• **EXERCISE OBJECTIVE**
Pick out each line of the items below that contains the word "smallest". Case counts.

-------- EXTRACTED RECORDS --------

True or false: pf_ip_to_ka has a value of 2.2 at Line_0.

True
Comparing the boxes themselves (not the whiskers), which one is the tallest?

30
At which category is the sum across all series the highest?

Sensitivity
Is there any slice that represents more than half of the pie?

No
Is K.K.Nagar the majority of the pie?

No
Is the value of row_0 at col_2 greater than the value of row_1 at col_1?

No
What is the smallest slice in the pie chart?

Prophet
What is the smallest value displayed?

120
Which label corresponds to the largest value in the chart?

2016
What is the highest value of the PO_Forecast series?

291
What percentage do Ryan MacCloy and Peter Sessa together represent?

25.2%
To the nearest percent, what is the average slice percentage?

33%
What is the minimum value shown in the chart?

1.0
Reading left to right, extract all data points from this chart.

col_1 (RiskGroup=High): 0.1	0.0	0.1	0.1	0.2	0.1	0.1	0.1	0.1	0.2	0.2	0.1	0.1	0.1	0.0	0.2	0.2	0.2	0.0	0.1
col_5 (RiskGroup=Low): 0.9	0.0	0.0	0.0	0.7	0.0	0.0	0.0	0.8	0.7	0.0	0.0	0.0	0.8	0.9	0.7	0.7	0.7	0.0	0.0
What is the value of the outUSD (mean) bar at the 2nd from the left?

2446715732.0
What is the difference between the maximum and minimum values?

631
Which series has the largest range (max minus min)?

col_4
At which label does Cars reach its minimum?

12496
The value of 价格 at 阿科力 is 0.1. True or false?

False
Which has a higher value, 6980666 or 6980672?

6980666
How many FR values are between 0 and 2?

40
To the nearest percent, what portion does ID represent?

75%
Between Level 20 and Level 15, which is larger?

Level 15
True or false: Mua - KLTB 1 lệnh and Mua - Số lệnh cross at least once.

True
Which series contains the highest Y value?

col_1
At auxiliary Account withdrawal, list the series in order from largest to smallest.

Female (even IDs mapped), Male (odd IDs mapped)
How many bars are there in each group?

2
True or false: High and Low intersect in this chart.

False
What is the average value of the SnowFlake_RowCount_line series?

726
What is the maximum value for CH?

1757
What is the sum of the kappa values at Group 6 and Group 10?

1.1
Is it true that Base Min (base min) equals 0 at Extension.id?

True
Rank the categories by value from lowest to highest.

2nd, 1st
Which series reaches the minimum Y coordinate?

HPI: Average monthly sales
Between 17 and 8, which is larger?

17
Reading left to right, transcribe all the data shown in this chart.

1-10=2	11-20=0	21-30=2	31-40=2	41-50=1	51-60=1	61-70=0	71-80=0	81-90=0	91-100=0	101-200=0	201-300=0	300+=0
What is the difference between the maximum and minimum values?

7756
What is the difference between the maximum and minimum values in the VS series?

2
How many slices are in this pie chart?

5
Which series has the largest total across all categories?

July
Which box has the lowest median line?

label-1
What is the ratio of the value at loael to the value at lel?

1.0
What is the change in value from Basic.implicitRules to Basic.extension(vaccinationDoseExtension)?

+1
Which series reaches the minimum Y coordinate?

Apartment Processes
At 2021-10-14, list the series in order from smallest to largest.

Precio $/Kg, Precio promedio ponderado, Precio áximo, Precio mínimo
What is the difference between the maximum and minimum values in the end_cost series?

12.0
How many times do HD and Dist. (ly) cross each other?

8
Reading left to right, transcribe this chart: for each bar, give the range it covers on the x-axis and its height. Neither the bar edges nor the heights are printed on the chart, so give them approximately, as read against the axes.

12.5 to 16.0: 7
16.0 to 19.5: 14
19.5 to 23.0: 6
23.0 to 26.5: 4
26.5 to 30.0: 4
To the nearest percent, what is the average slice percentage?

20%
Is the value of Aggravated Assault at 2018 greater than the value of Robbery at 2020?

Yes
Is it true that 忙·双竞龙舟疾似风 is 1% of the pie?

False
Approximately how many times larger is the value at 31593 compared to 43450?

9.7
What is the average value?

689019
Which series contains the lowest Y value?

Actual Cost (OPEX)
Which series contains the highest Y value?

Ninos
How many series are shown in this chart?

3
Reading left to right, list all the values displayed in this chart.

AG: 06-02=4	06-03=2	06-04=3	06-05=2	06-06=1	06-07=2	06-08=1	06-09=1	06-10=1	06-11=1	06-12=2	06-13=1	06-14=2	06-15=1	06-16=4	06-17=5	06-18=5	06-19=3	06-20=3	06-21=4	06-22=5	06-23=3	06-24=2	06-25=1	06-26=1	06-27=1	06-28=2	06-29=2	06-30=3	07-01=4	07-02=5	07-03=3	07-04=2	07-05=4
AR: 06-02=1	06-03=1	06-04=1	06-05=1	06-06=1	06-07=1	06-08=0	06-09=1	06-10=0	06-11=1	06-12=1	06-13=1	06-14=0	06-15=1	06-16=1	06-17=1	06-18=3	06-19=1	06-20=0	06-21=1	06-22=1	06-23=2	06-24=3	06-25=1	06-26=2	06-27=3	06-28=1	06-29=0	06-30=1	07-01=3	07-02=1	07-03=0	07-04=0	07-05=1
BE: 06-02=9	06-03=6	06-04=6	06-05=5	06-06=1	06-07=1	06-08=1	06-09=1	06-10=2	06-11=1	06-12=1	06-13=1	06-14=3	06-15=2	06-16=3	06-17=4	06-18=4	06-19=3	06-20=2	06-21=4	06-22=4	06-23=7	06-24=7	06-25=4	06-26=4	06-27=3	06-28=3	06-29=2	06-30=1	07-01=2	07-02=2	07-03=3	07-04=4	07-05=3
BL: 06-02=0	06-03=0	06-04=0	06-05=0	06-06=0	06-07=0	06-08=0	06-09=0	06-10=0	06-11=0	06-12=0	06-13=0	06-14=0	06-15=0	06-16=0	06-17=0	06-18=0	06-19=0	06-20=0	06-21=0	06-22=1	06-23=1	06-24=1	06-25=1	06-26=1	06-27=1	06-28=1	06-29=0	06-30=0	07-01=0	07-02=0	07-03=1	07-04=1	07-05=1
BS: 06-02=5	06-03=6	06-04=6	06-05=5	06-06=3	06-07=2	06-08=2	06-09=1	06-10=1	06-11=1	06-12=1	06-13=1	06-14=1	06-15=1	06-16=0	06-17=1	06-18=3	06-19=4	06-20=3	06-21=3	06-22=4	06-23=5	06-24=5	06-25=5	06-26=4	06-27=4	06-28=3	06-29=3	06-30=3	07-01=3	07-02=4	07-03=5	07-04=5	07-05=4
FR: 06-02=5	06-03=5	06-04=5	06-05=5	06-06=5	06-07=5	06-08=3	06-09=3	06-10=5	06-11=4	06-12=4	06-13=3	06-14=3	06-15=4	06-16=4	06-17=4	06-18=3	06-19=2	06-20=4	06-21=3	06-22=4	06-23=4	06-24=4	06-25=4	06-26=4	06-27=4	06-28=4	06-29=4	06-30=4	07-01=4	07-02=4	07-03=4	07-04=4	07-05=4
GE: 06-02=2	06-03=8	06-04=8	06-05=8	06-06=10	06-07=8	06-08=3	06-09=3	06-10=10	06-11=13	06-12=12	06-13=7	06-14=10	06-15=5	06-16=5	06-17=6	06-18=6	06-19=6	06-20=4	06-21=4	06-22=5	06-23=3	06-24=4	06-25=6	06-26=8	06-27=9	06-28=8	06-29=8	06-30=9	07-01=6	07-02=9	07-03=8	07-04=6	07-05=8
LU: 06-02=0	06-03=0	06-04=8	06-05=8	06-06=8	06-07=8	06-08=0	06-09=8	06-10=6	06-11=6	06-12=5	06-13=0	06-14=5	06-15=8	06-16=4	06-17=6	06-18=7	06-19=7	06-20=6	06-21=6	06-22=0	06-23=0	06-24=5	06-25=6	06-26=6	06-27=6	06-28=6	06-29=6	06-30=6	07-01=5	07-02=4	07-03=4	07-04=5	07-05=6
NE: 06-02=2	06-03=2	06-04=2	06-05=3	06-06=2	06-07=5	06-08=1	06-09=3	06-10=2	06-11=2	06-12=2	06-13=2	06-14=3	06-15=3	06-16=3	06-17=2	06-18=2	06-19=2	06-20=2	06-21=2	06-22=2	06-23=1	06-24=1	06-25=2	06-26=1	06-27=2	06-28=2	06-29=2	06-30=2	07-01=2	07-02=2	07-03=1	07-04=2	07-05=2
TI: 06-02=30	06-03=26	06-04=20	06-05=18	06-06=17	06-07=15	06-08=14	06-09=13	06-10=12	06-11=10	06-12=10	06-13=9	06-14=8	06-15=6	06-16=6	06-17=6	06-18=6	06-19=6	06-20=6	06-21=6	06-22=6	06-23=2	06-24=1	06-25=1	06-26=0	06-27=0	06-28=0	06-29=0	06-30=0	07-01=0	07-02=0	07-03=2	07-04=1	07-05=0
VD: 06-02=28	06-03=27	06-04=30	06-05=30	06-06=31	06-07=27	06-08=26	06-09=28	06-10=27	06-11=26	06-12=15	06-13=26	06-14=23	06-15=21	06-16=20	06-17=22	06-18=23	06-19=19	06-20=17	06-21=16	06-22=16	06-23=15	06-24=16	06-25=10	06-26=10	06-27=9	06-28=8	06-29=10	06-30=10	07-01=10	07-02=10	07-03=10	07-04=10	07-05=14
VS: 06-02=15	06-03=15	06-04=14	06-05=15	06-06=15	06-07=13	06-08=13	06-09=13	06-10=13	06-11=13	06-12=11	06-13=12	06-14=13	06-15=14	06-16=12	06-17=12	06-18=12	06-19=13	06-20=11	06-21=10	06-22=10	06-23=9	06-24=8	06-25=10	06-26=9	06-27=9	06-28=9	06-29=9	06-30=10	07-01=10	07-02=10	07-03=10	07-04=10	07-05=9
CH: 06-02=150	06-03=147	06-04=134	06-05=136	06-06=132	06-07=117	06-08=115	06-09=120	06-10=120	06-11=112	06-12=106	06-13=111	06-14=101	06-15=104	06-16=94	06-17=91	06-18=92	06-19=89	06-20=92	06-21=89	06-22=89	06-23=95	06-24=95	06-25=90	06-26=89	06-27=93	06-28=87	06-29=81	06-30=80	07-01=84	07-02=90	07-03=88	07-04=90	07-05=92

--------

• **WRITTEN SOLUTION**
What is the smallest slice in the pie chart?
What is the smallest value displayed?
At auxiliary Account withdrawal, list the series in order from largest to smallest.
At 2021-10-14, list the series in order from smallest to largest.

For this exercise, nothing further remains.